AIM OF THE TASK: Among the entries below, find all lines that include "lygaeid" and copy them.
*** PROVIDED INFORMATION Section Begins ***
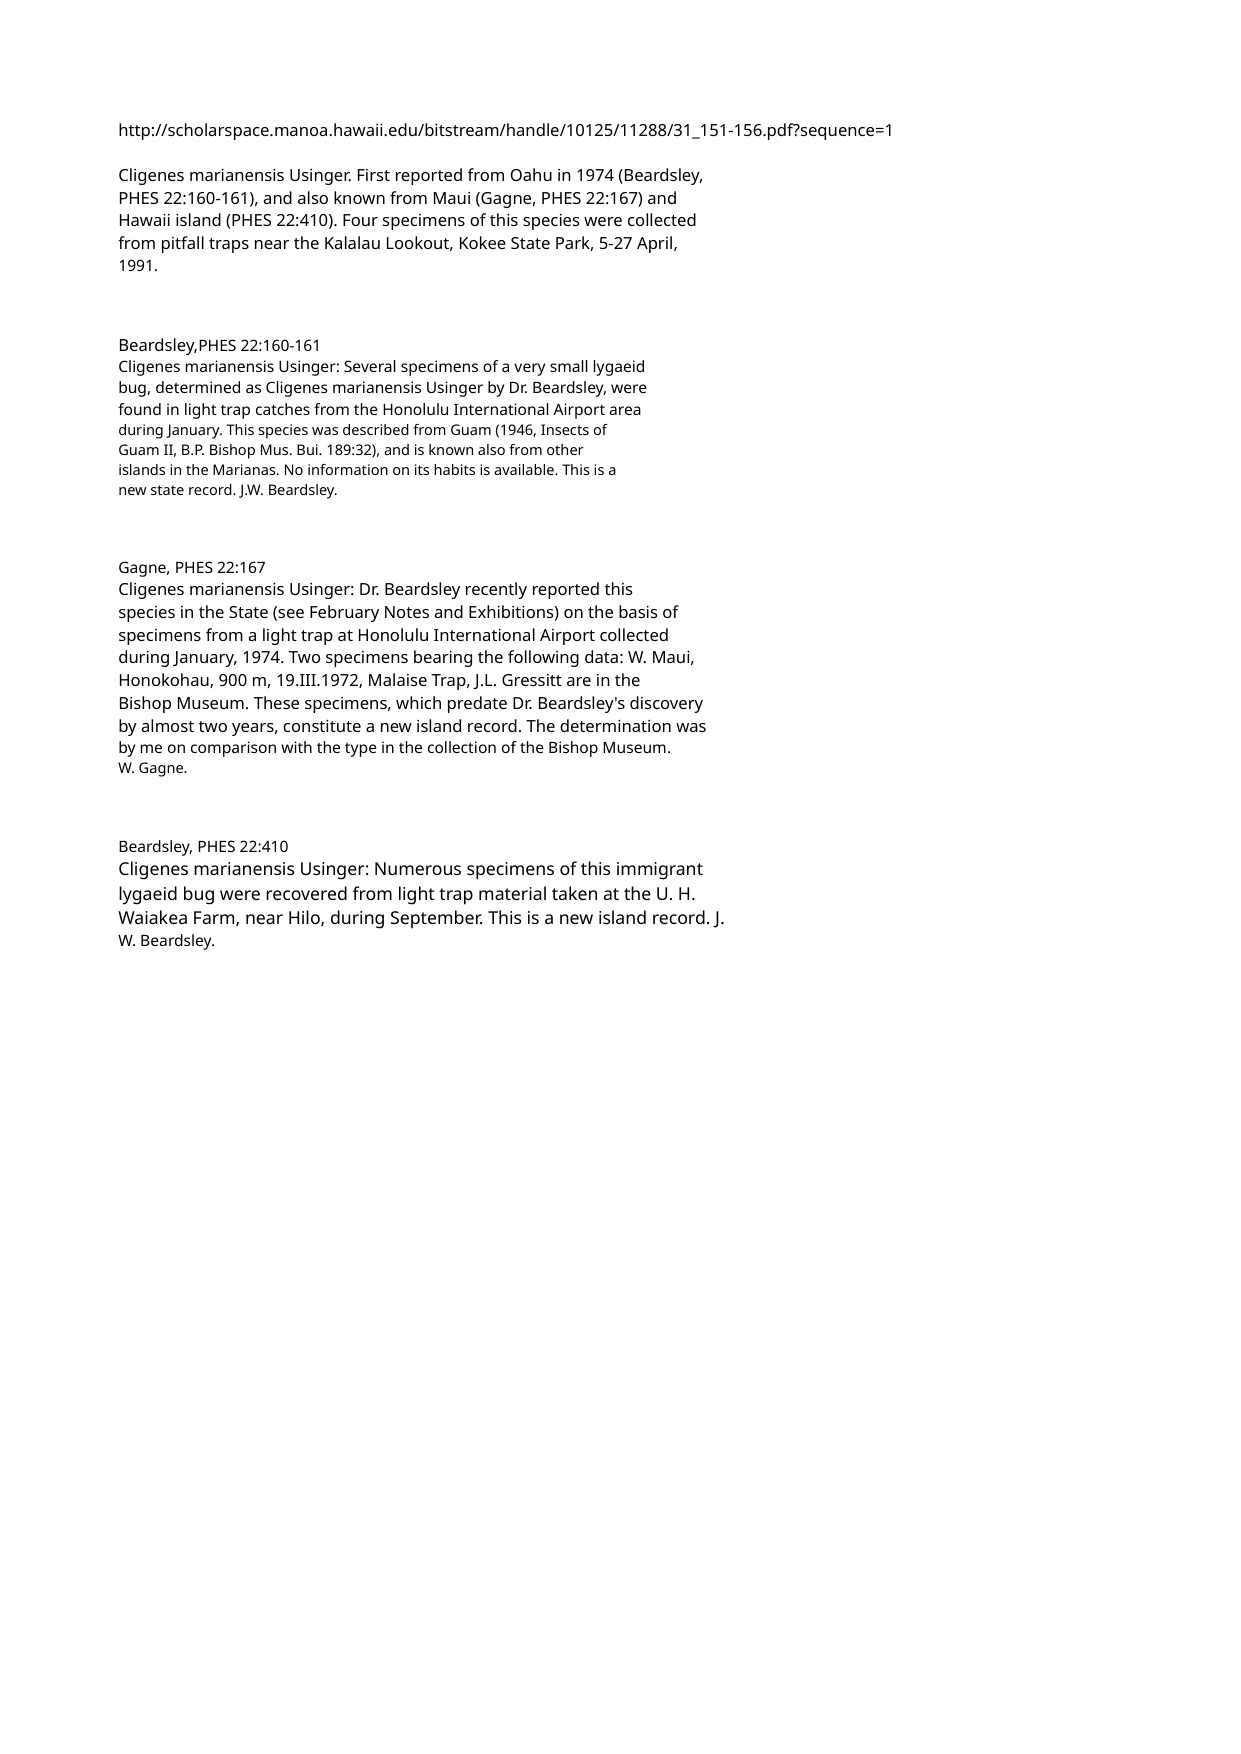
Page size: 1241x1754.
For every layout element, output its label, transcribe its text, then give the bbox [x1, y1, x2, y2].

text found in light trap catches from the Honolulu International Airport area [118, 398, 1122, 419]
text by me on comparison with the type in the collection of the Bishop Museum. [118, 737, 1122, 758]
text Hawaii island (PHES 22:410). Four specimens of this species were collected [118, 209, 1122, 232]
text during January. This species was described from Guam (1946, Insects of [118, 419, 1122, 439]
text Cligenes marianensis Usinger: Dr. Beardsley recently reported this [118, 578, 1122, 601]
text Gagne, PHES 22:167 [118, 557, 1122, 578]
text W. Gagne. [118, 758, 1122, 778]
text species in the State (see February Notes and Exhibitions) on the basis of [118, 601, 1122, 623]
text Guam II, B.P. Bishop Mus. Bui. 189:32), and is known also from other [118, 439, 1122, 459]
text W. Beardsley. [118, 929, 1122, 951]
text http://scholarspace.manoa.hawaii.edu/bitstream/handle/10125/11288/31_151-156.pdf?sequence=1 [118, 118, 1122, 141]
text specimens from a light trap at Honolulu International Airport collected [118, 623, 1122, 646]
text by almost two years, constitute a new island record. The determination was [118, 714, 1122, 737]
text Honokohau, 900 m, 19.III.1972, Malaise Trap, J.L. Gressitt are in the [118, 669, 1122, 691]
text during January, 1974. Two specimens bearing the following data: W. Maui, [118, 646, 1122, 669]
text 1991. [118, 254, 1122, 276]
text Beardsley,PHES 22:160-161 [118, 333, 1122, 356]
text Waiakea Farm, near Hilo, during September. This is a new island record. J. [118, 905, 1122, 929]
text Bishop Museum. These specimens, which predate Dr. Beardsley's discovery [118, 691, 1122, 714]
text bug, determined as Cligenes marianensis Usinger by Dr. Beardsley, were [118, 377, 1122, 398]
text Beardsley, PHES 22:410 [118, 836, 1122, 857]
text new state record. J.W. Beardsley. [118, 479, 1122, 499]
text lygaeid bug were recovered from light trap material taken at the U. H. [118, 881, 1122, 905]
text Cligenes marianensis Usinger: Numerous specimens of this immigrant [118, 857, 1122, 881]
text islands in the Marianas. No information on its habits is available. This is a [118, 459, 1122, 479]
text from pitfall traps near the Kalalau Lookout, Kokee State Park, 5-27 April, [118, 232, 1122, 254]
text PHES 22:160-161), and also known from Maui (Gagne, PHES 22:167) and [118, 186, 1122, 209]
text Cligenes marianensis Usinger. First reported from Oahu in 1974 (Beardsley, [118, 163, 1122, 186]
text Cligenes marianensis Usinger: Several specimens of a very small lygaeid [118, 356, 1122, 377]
*** PROVIDED INFORMATION Section Ends ***
*** PROVIDED INFORMATION Section Begins ***
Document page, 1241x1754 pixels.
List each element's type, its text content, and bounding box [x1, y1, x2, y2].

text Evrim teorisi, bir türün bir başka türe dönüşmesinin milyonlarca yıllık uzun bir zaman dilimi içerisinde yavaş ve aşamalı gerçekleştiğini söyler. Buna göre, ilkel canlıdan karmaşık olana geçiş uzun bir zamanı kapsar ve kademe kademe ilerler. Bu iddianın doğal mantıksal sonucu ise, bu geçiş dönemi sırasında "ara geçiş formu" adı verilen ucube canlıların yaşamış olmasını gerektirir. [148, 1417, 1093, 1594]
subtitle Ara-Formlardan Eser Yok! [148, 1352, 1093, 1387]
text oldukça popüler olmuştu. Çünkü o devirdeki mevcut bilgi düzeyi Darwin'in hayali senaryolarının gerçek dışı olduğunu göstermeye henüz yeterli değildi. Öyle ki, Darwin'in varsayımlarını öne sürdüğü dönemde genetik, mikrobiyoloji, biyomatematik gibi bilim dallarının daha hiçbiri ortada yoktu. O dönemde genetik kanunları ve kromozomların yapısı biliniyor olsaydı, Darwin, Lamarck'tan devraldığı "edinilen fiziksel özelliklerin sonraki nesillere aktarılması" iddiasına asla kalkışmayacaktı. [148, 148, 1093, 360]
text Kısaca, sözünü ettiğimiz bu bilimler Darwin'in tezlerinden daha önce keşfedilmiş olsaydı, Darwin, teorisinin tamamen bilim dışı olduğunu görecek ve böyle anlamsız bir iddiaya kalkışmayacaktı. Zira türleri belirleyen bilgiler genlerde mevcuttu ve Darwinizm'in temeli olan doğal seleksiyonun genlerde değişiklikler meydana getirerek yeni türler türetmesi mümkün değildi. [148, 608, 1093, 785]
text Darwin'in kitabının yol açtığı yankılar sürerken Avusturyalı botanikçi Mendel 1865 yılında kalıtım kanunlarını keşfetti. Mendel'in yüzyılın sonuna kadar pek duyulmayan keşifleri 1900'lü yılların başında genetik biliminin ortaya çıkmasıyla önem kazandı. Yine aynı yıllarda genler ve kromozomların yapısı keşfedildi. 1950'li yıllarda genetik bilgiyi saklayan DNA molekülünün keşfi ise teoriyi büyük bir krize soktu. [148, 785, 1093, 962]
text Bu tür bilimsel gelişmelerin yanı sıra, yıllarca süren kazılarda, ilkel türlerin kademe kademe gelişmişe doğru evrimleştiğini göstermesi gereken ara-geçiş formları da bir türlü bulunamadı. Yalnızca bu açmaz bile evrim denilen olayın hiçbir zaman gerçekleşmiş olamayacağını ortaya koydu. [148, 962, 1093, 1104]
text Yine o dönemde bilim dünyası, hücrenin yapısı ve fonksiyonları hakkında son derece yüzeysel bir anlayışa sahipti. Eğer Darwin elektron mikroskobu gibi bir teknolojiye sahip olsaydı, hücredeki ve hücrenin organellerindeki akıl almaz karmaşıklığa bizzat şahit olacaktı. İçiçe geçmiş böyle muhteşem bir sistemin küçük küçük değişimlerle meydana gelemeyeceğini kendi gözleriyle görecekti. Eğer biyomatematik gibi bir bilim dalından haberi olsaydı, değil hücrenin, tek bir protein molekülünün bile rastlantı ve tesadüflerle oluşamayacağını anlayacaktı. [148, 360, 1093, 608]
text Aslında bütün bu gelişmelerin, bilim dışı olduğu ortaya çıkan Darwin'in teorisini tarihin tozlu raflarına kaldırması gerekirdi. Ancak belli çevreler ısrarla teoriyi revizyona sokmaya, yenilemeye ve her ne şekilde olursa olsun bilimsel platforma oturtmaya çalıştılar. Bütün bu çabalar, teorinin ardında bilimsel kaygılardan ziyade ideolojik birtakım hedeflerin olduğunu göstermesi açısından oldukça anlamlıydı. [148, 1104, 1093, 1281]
*** PROVIDED INFORMATION Section Ends ***
*** PROVIDED INFORMATION Section Begins ***
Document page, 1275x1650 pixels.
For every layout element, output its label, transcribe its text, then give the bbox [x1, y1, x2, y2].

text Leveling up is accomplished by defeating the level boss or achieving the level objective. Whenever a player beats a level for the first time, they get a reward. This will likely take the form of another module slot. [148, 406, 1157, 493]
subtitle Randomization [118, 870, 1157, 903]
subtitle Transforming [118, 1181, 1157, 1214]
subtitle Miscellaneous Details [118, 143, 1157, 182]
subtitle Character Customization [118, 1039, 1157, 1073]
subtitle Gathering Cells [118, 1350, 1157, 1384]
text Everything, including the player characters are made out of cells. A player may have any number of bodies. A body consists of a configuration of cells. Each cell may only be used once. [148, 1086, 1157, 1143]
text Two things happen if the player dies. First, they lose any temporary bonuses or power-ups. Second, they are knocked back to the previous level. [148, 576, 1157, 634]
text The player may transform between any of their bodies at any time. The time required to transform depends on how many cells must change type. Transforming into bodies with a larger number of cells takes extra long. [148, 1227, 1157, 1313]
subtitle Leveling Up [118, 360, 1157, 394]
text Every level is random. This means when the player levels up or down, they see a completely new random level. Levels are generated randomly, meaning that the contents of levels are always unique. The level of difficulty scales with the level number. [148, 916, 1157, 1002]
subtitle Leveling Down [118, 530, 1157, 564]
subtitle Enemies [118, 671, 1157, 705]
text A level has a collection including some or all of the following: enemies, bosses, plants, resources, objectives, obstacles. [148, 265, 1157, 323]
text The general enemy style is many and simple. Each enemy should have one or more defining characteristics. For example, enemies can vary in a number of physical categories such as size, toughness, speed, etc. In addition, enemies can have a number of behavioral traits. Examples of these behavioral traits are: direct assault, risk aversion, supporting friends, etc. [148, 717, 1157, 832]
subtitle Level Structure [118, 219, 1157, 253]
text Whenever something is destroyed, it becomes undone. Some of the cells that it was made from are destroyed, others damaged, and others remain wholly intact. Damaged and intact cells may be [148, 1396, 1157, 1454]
*** PROVIDED INFORMATION Section Ends ***
EXERCISE SOLUTION:
text lygaeid bug were recovered from light trap material taken at the U. H. [118, 881, 1122, 905]
text Cligenes marianensis Usinger: Several specimens of a very small lygaeid [118, 356, 1122, 377]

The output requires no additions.